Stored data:

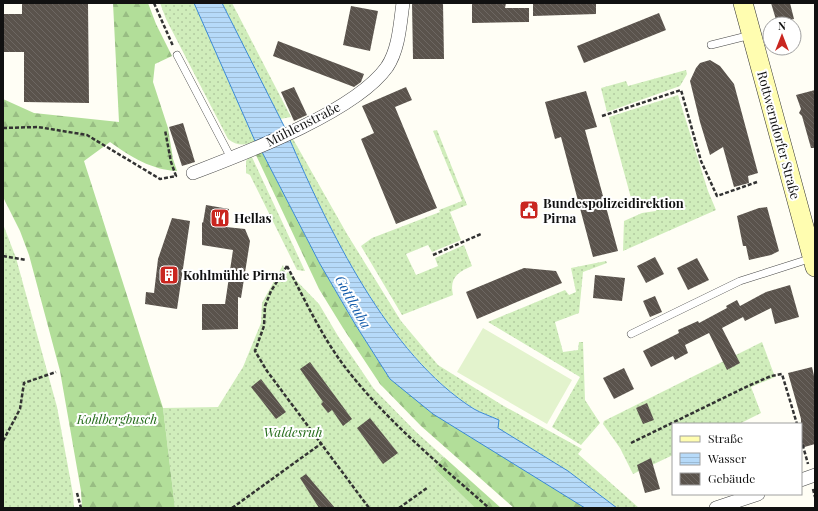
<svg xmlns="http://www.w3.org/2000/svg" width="818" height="511" font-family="'Playfair Display',serif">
	<defs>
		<pattern id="grass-dots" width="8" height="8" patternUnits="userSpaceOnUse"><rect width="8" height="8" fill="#d0edbb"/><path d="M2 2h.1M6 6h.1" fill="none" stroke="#b2caa0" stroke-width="1.8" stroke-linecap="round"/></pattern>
		<pattern id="forest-firs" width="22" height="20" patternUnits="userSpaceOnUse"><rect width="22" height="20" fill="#b2de99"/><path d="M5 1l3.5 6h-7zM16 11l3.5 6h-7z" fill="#98bd83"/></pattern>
		<pattern id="water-rules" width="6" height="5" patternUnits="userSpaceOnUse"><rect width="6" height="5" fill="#b6daf9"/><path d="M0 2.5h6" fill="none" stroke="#9bbad4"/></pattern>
		<pattern id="building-back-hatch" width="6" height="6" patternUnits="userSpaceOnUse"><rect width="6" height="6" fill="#5a534c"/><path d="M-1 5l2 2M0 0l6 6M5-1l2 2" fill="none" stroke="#6d6762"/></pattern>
	</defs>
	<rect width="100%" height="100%" fill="#fffef5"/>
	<g fill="url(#grass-dots)">
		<path d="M 160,3 L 194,3 L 255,141 C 245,146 237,146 228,139 L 166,19 Z"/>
		<path d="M 222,3 L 232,3 L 291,117 L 280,119 Z"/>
		<path d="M 686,70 L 687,74 L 680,86 L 607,112 L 601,88 L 626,81 L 628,86 Z"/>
		<path d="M 678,95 L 708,191 L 716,210 L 623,251 L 624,221 L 642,213 L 656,211 L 655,201 L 638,201 L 631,198 L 609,117 Z"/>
		<path d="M 437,130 L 467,205 L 450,212 L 461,240 L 432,252 L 428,245 L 406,254 L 416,275 L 438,266 L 435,258 L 464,245 L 472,266 C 458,272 449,278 453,295 L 402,315 L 361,246 L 372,238 L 440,212 L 439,210 L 462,201 L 433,131 Z"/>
		<path d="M 293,139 L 347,234 L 401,321 L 438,365 L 502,405 L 582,449 L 578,454 L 639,508 L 617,508 L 568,471 L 498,428 L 498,420 C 490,416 481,413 473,408 C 389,354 329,231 290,140 Z"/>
		<path d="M 251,155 L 305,271 L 297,270 L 250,175 L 246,173 L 246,161 Z"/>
		<path d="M 3,224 L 16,258 L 57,407 L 73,494 L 74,508 L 3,508 Z"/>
		<path d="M 606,261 L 607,263 L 583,272 L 579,313 L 555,322 L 563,352 L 578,350 L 579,342 L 583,342 L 585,400 L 600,423 L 581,445 L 552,427 L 580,377 L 488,322 L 565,290 L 569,295 L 576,292 L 571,268 Z"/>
		<path d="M 283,265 L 286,274 L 288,272 L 319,304 L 338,336 L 374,389 L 415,431 L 444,457 L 434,468 L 475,508 L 175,508 L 163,408 L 218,407 L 243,367 L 261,323 L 262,303 Z"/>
		<path d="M 762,342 L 775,377 L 751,387 L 761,413 L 739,424 L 673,424 L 673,455 L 633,474 L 620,448 L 603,424 L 604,421 Z"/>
	</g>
	<g fill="url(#forest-firs)">
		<path d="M 113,3 L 148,3 L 156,24 L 172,56 L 155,64 L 153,82 L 168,128 L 173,159 L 177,171 C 152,170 131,157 110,142 L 84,161 L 163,408 L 175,508 L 82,508 L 81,491 L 60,371 L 29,255 L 20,231 L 3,197 L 3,99 L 34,113 L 119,122 Z"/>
		<path d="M 261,150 L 320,264 L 355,324 L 390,379 L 585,508 L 514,508 L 421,426 L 380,384 L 343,328 L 319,289 L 255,153 Z"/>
		<path d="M 444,457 L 501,508 L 475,508 L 434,468 Z"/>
	</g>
	<path fill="#e3f3cd" d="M 483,328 L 572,380 L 547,424 L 457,372 Z"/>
	<g fill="url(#water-rules)" stroke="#3989d4">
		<path d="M 194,3 L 222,3 L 285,128 L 255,141 Z"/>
		<path d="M 289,138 C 328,228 388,355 474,409 C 481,413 490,416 499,420 L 498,428 L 568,471 L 617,508 L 585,508 L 433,414 L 390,379 L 355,324 L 320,264 L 261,150 Z"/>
	</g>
	<g fill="url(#building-back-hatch)">
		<path d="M 22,3 L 88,3 L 89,103 L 24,102 L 24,52 L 3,52 L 3,14 L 22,14 Z"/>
		<path d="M 412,3 L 443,3 L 444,59 L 413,59 Z"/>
		<path d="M 472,3 L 506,3 L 505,8 L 529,8 L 529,22 L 472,23 Z"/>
		<path d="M 533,3 L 596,3 L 596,14 L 533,16 Z"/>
		<path d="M 771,3 L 790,3 L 794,19 L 777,23 Z"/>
		<path d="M 351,6 L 378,11 L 370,51 L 343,45 Z"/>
		<path d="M 659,13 L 666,30 L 584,63 L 577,46 Z"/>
		<path d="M 278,41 L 364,74 L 361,82 L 354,87 L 273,56 Z"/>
		<path d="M 710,60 L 720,66 L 734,84 L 758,173 L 748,176 L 749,183 L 734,187 L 723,147 L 710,155 L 700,122 L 690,81 L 696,68 L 700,63 Z"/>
		<path d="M 294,87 L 307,115 L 294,121 L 281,92 Z"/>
		<path d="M 406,87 L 412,100 L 395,107 L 437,208 L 396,224 L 361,139 L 374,133 L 362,106 Z"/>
		<path d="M 815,90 L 815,148 L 811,148 L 802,116 L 799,113 L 801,109 L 796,95 Z"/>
		<path d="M 586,91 L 597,127 L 585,130 L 618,251 L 593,257 L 561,137 L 555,139 L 545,102 Z"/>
		<path d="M 183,123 L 195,162 L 182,166 L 169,127 Z"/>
		<path d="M 206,205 L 229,209 L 226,227 L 245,229 L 250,241 L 241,298 L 238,297 L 238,329 L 202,330 L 202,304 L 225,304 L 233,250 L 202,245 L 202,222 L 203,223 Z"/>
		<path d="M 767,207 L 779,251 L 771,255 L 749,260 L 746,246 L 743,246 L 737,216 L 759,208 Z"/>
		<path d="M 172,218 L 190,221 L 177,309 L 145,304 L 146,292 L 154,293 L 158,259 Z"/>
		<path d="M 655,257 L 664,274 L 646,283 L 637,266 Z"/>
		<path d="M 697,258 L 709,280 L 688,290 L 677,268 Z"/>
		<path d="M 524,268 L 556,271 L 562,283 L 477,319 L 466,292 Z"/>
		<path d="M 595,275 L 625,278 L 622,301 L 593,298 Z"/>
		<path d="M 790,285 L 799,317 L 775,324 L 771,308 L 745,321 L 743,317 L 722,328 L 740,363 L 727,370 L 709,333 L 685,345 L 688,353 L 675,360 L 673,356 L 651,367 L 643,351 L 679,333 L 678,330 L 698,321 L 699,323 L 727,308 L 726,306 L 737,300 L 740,306 L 766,292 Z"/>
		<path d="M 655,296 L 662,312 L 650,317 L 643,301 Z"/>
		<path d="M 310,362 L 352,419 L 343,426 L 332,410 L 328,413 L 321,404 L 323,402 L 300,369 Z"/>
		<path d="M 812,367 L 815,380 L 815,444 L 801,448 L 801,419 L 788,373 Z"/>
		<path d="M 624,368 L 634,389 L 614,399 L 603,378 Z"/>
		<path d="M 261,379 L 286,412 L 276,419 L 251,387 Z"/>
		<path d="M 647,403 L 654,420 L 643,424 L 636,408 Z"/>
		<path d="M 370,418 L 398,453 L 383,464 L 357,428 Z"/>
		<path d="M 651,458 L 660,489 L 645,493 L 637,465 Z"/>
		<path d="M 306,474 L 335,508 L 319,508 L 300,478 Z"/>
	</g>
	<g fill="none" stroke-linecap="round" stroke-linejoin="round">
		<g stroke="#444" stroke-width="8">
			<g id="service">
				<path d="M 711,45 L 751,35"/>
				<path d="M 177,55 L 231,158"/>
				<path d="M 631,334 L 740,281 L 812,258"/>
			</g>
		</g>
		<g stroke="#444" stroke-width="14">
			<g id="minor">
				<path d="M 193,173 C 245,153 355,112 387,67 C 399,49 400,24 403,3"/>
				<path d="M 801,480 L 815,475"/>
				<path d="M 716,508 L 758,494"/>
			</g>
		</g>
		<g stroke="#333" stroke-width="20">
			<path id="secondary" d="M 743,3 L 815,267"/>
		</g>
		<g stroke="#333" stroke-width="2.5" stroke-dasharray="4 2" stroke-linecap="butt">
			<path d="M 154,3 L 173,46"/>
			<path d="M 602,116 L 681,90 L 701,161 L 717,196 L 757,182"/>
			<path d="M 3,128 L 38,127 L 87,135 L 160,179 L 176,176 L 171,162 L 165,130"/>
			<path d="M 433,255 L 481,234"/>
			<path d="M 3,256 L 26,260"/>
			<path d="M 287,266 C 304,298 320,333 342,363 C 383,418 438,463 489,508"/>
			<path d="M 287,266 L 271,291 L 265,306 L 264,326 L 255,351 L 267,371 L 369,508"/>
			<path d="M 801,439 L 808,464"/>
			<path d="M 3,441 L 20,409 L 24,383 L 56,372"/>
			<path d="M 631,443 L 748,386 L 771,376 L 782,374 L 797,424"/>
			<path d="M 813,489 L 815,497"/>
			<path d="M 77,493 L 81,508"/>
			<path d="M 232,508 L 322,443"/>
			<path d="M 399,508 L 427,488"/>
		</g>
		<use href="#service" stroke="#fff" stroke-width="7"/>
		<use href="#minor" stroke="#fff" stroke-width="13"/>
		<use href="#secondary" stroke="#fffdb0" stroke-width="19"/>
	</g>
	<defs>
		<g id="civic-square" transform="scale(1)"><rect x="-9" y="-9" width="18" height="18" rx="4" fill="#c92620" stroke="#fff"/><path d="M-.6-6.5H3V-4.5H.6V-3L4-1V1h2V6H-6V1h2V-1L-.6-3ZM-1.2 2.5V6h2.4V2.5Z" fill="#fff"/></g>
		<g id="restaurant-square" transform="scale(1)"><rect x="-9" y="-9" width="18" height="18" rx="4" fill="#c92620" stroke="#fff"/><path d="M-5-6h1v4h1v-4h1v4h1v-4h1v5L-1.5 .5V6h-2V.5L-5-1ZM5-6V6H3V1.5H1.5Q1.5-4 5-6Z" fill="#fff"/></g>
		<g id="building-square" transform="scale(1)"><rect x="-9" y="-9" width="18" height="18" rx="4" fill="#c92620" stroke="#fff"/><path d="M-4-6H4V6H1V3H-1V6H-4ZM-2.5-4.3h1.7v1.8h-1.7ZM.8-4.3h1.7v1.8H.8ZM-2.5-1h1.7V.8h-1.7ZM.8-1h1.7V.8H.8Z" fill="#fff"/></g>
	</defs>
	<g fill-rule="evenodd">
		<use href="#civic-square" x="529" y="210"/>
		<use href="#restaurant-square" x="220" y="218"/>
		<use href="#building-square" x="169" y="275"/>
	</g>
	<g text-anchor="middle" stroke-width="4" stroke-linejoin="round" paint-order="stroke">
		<g font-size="13" fill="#111" stroke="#fff">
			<text transform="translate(303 124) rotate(-27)" y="5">Mühlenstraße</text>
			<text transform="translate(779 135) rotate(75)" y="5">Rottwerndorfer Straße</text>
		</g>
		<g font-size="13" font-weight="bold" fill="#111" stroke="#fff" text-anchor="start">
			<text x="543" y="208">Bundespolizeidirektion<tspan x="543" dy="15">Pirna</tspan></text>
			<text x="234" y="223">Hellas</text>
			<text x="183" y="280">Kohlmühle Pirna</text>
		</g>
		<g font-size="13" font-style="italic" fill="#266d1c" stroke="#fff">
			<text x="117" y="424">Kohlbergbusch</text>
			<text x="293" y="437">Waldesruh</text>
		</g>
		<g font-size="14" font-style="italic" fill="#125bab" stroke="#fff">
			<text transform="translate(353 302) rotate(61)" y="5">Gottleuba</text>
		</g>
	</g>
	<rect width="818" height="511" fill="none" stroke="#111111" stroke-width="8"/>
	<rect x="672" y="423" width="130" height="72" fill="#ffffff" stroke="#a0a0a0"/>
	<rect x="680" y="436" width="20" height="6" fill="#fffdb0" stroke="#a0a0a0"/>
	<text x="708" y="443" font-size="12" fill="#111111">Straße</text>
	<rect x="680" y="453" width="20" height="12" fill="url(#water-rules)" stroke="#a0a0a0"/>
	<text x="708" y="463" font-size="12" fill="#111111">Wasser</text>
	<rect x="680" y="473" width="20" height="12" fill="url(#building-back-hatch)" stroke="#a0a0a0"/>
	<text x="708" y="483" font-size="12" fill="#111111">Gebäude</text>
	<g transform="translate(782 36)"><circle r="19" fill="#ffffff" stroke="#a0a0a0"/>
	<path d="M0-3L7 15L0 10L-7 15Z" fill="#c92620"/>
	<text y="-6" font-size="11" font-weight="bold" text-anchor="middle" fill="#111111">N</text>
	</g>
</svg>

» **How to complete this task**: Lines containing the word "middle" are to be pulled from the records and copied.

» **Task output**:
	<g text-anchor="middle" stroke-width="4" stroke-linejoin="round" paint-order="stroke">
	<text y="-6" font-size="11" font-weight="bold" text-anchor="middle" fill="#111111">N</text>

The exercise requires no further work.